__Directions for this task__: An exact transcription of every entry is required. Images are not part of it.

***

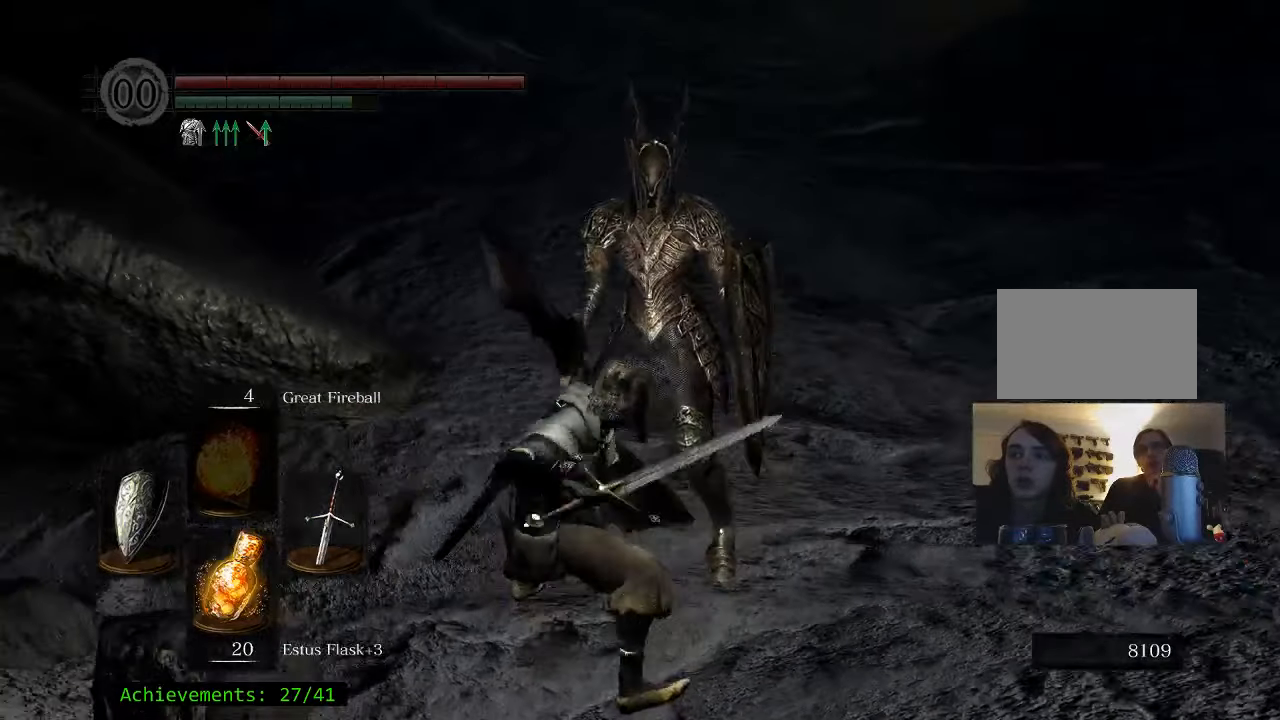
{"keys": [], "events": []}
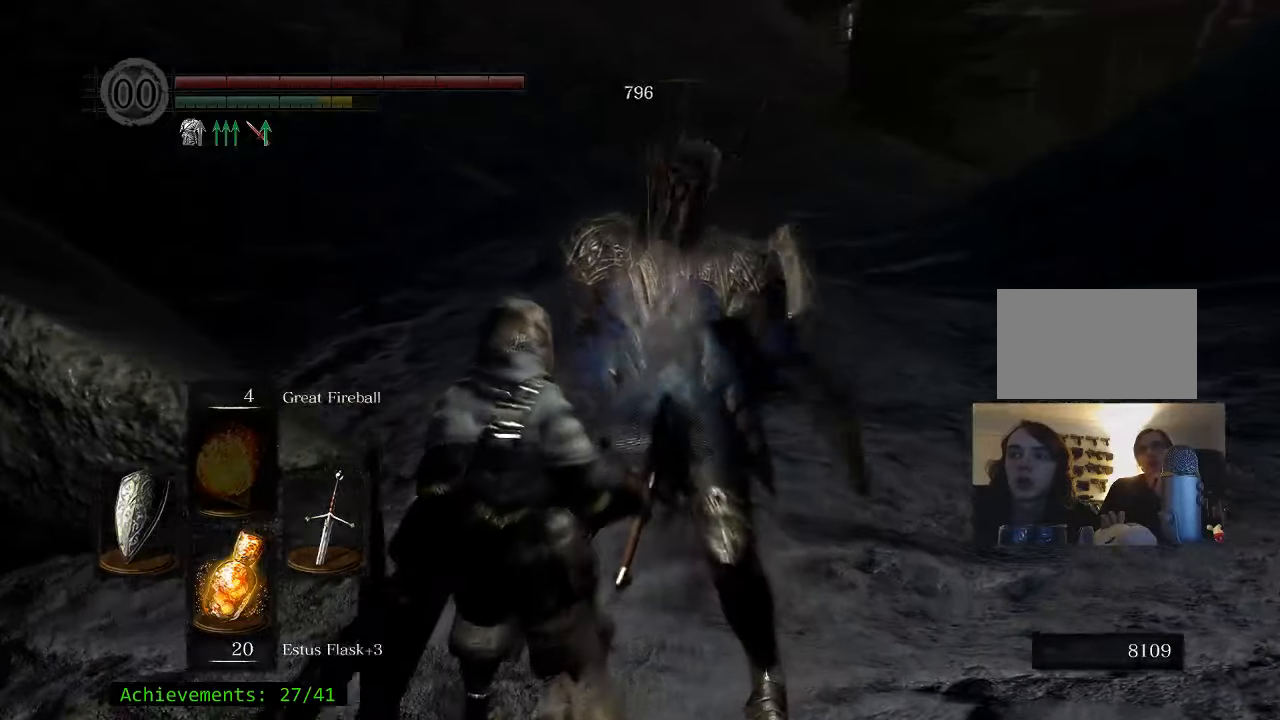
{"keys": [], "events": []}
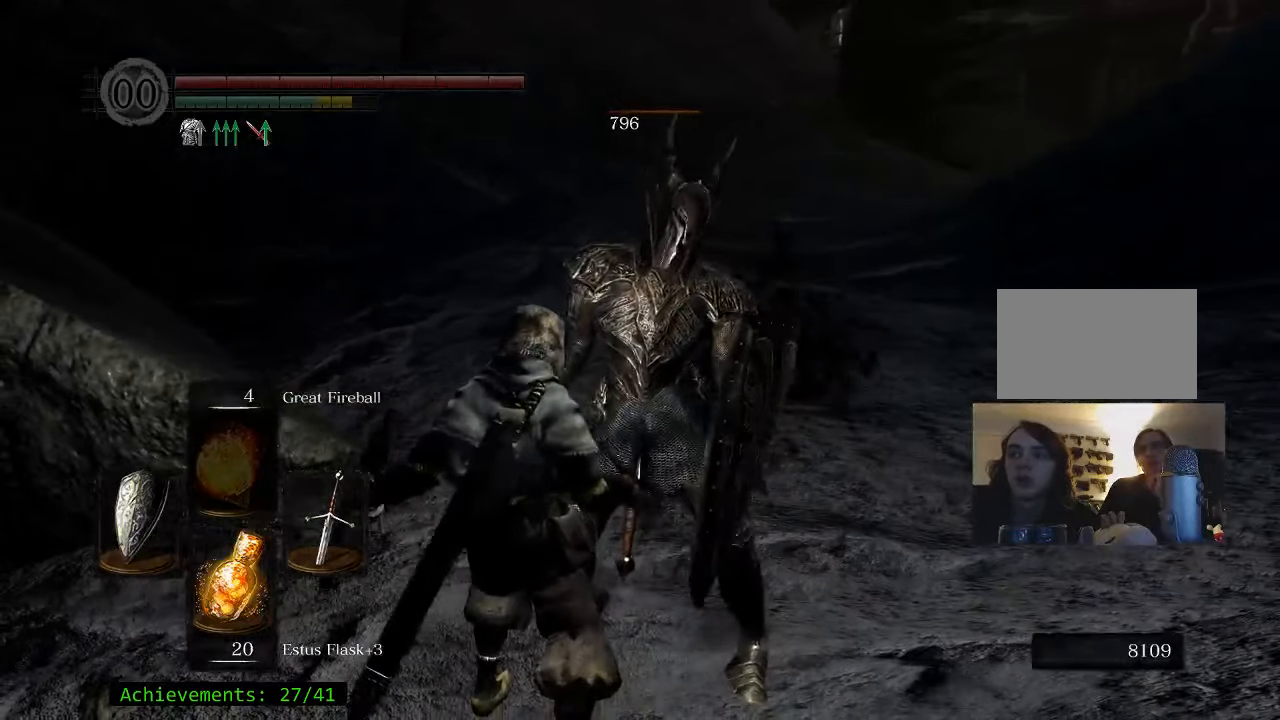
{"keys": [], "events": []}
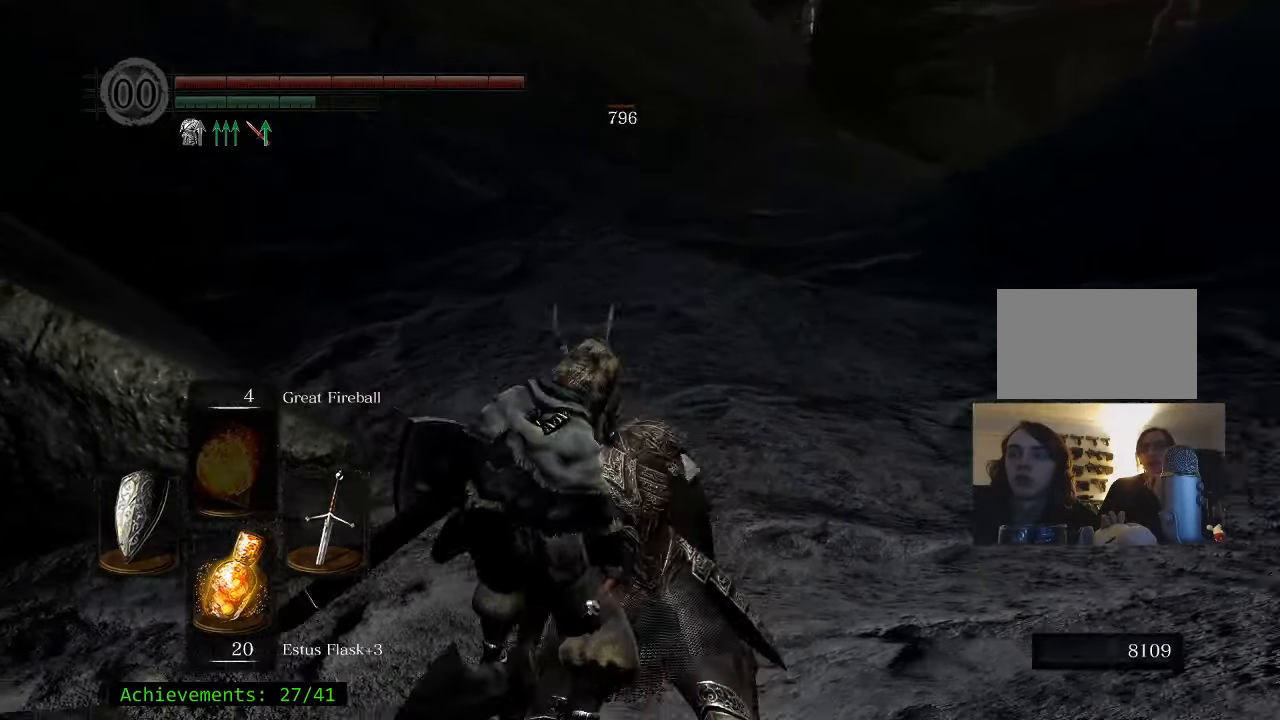
{"keys": [], "events": []}
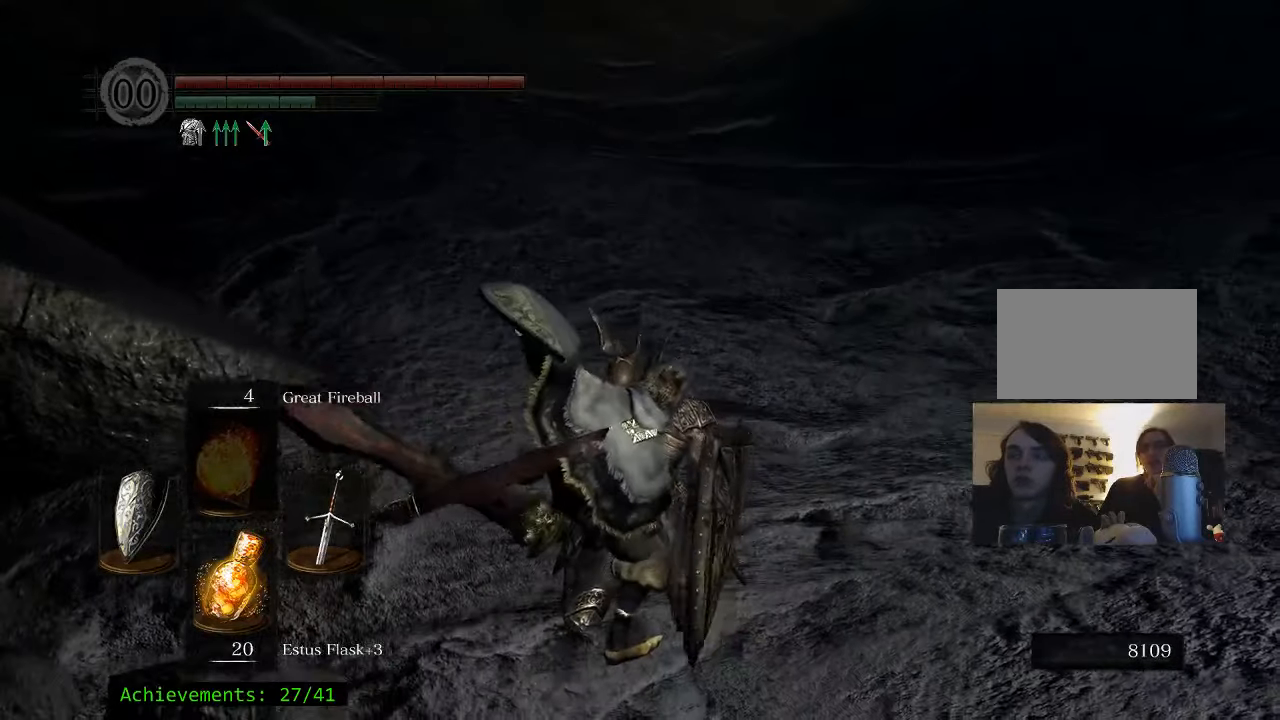
{"keys": [], "events": []}
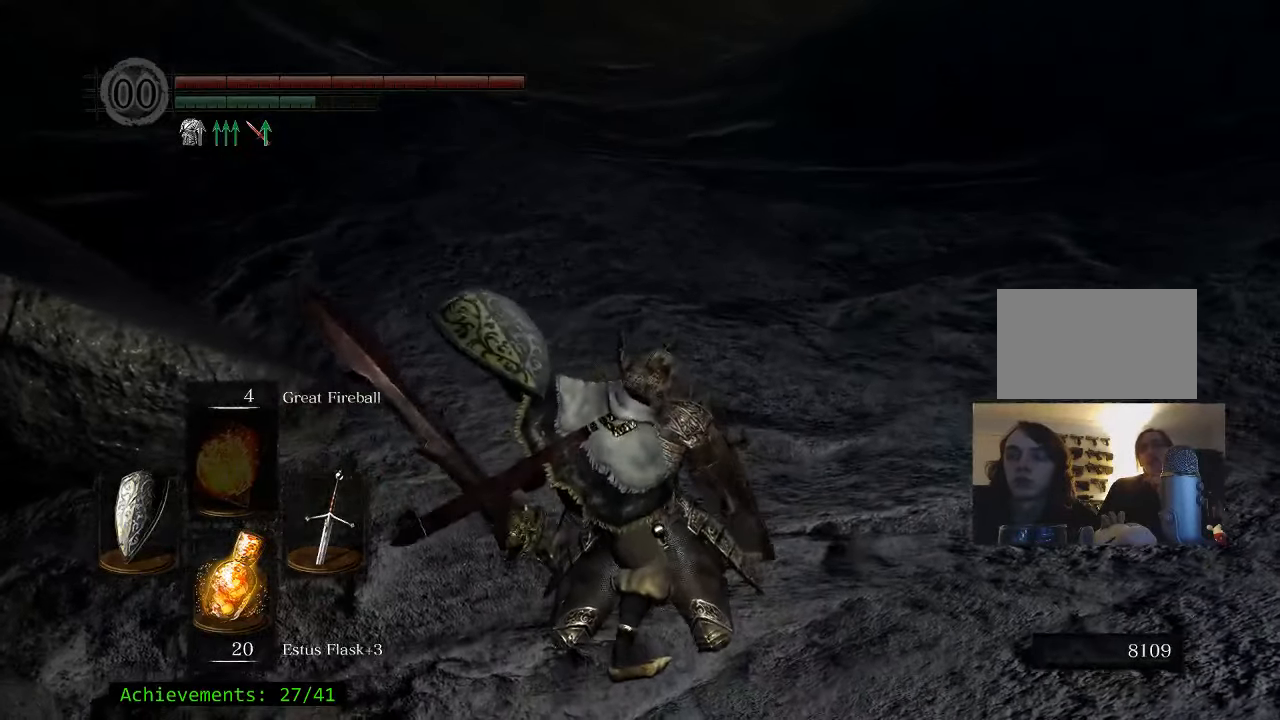
{"keys": [], "events": []}
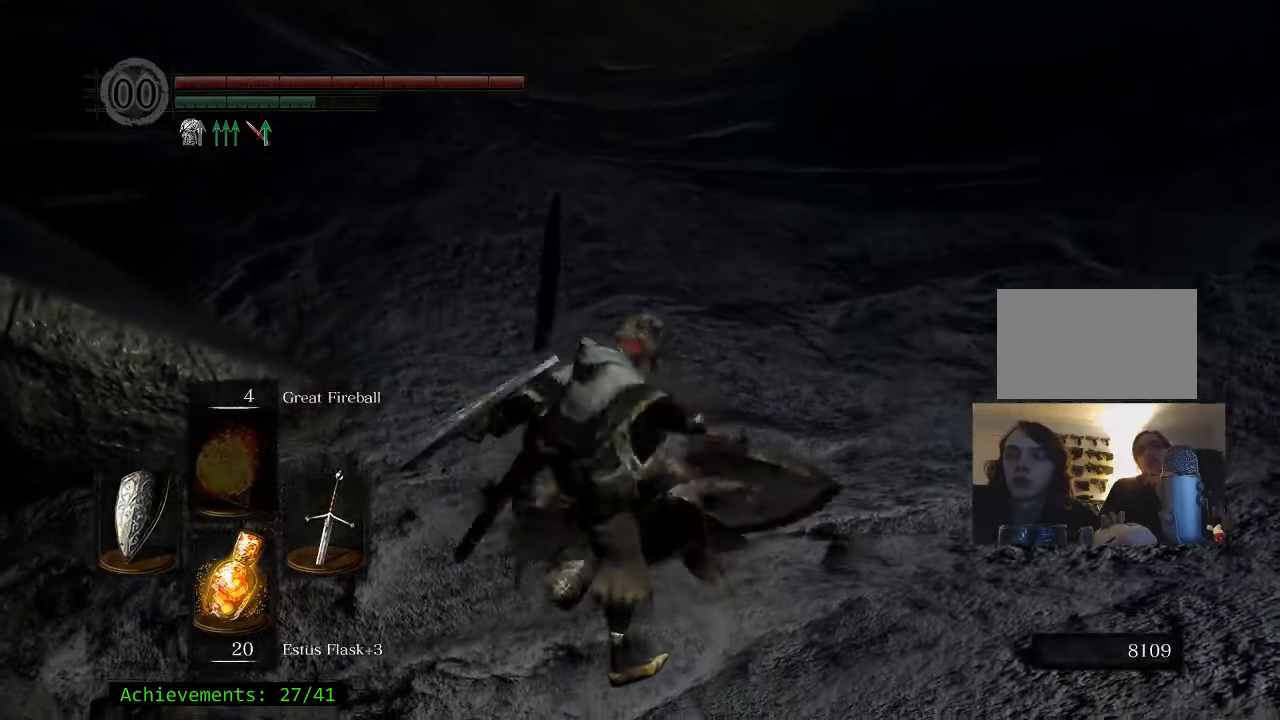
{"keys": [], "events": []}
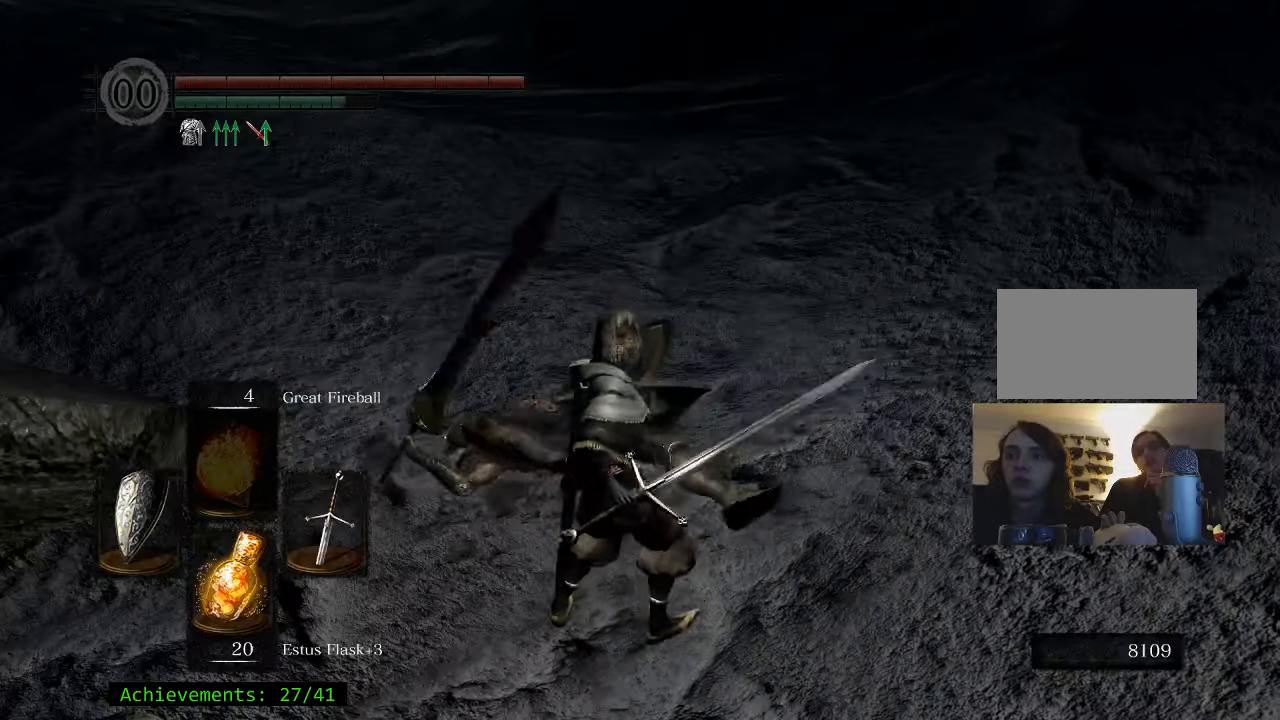
{"keys": [], "events": []}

***

__Written response__:
{"keys": [], "events": []}
{"keys": [], "events": []}
{"keys": [], "events": []}
{"keys": [], "events": []}
{"keys": [], "events": []}
{"keys": [], "events": []}
{"keys": [], "events": []}
{"keys": [], "events": []}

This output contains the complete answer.